### What this task involves:
Copy every text line of each item below word for word, and leave the pictures out of your answer.

### Stored rows:
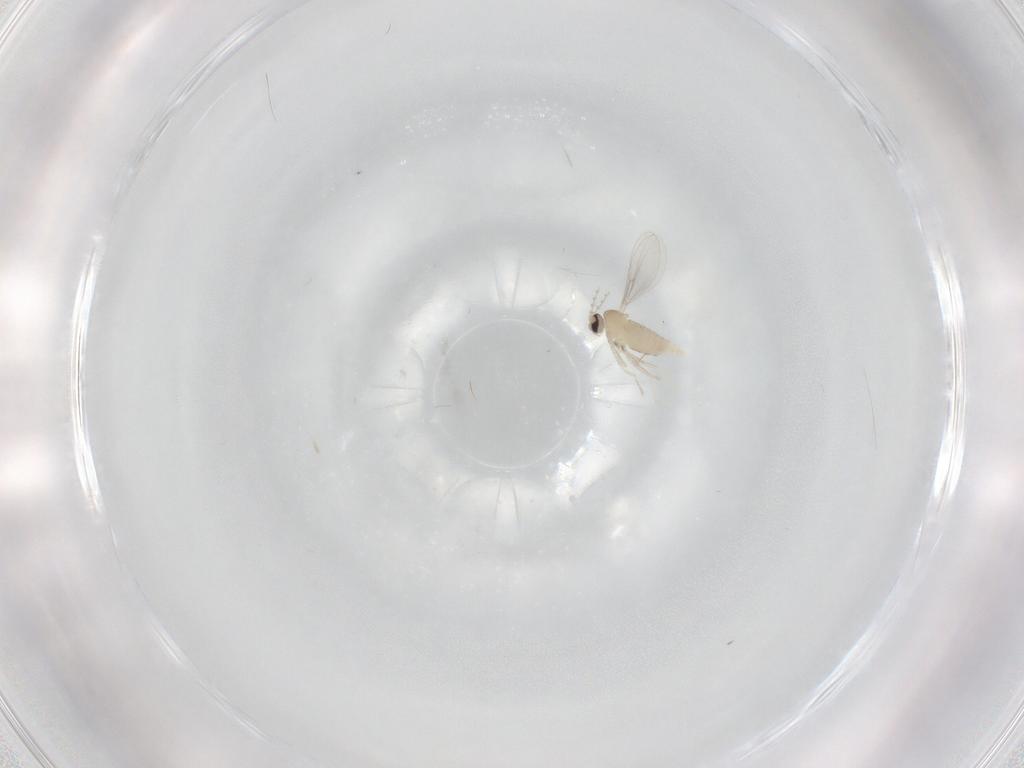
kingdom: Animalia
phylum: Arthropoda
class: Insecta
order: Diptera
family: Cecidomyiidae
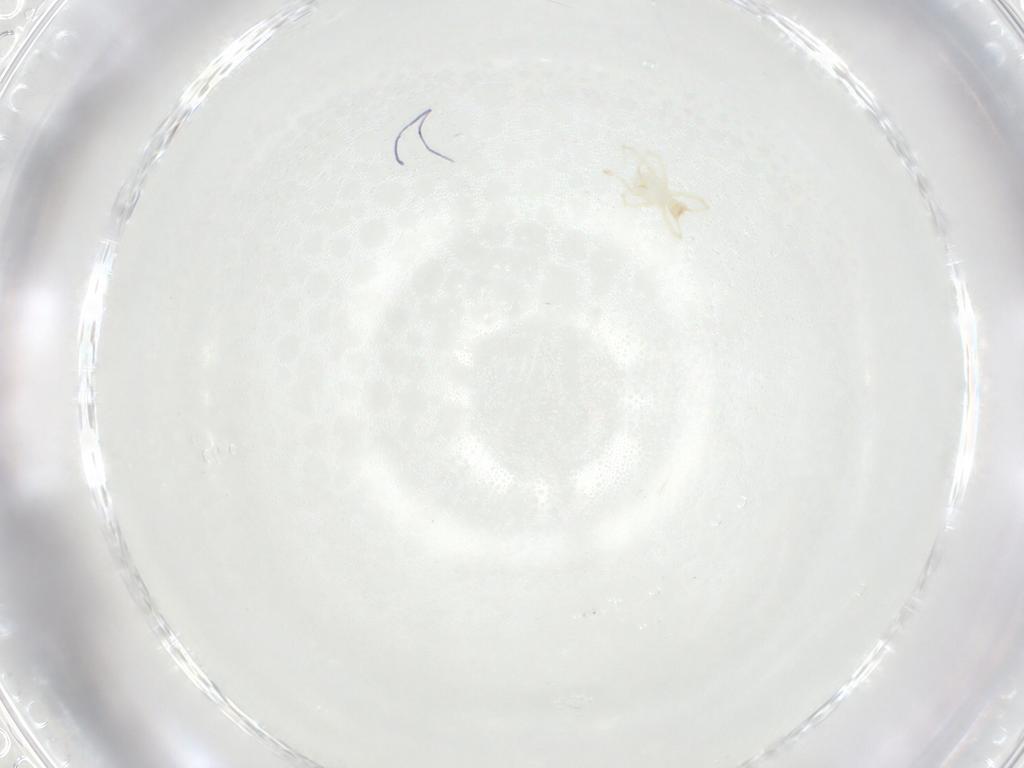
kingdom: Animalia
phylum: Arthropoda
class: Arachnida
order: Trombidiformes
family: Erythraeidae
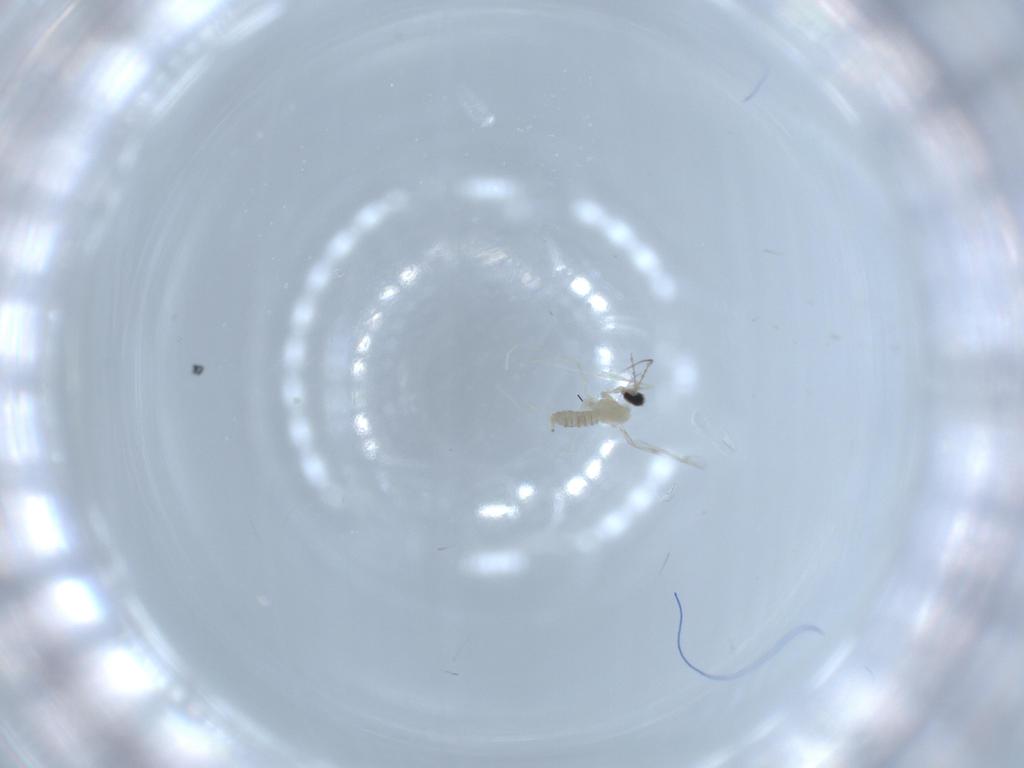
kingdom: Animalia
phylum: Arthropoda
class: Insecta
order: Diptera
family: Cecidomyiidae
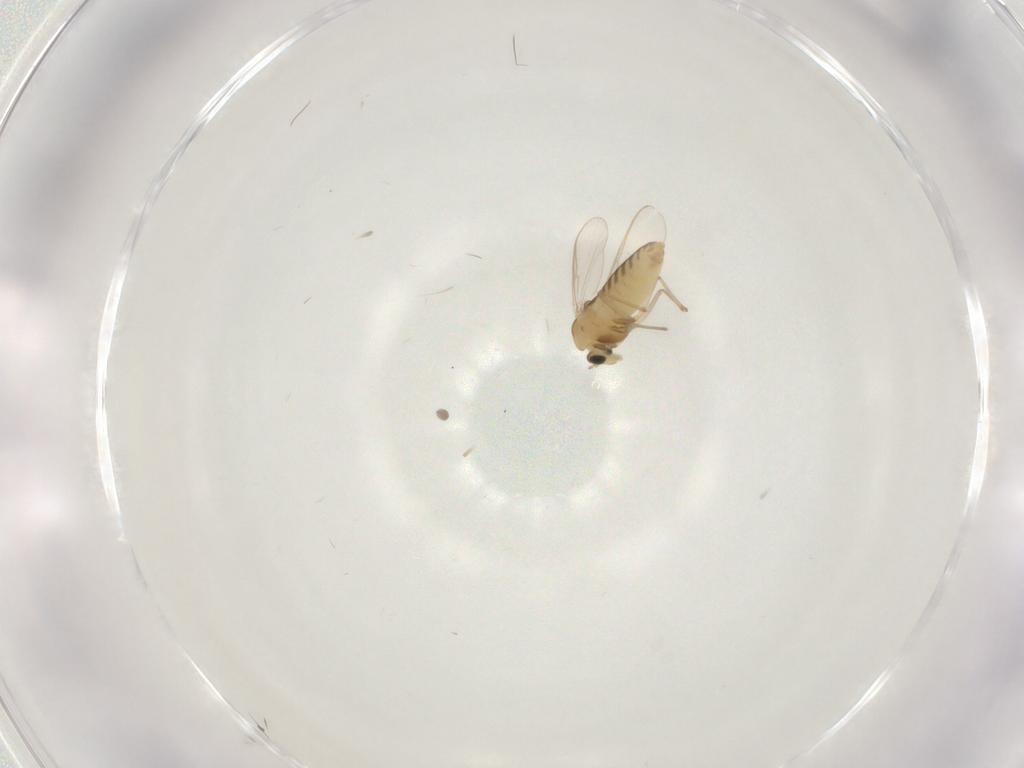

### Solution:
kingdom: Animalia
phylum: Arthropoda
class: Insecta
order: Diptera
family: Cecidomyiidae
kingdom: Animalia
phylum: Arthropoda
class: Arachnida
order: Trombidiformes
family: Erythraeidae
kingdom: Animalia
phylum: Arthropoda
class: Insecta
order: Diptera
family: Cecidomyiidae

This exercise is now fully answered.